Data in this exercise
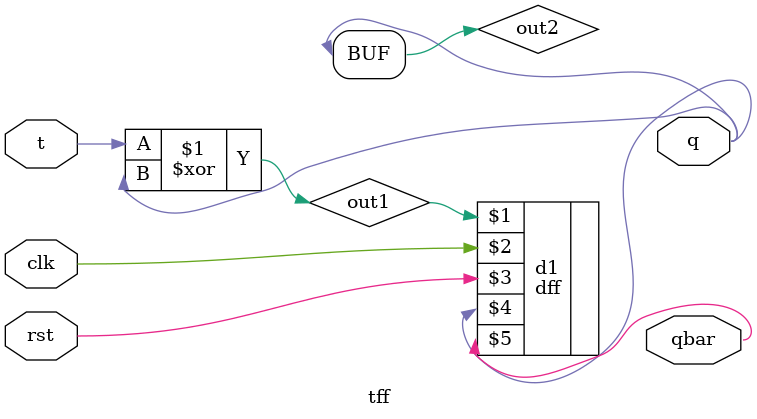
<source format=v>
module tff(input t,clk,rst,output q,qbar);
wire out1,out2;
assign out1 = t^out2;
dff d1(out1,clk,rst,q,qbar);
assign q = out2;
//assign qbar = ~q;
endmodule

</source>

What the task requires
Where does the word "assign" appear in the material above? Copy every line that holds it.

Response to this exercise
assign out1 = t^out2;
assign q = out2;
//assign qbar = ~q;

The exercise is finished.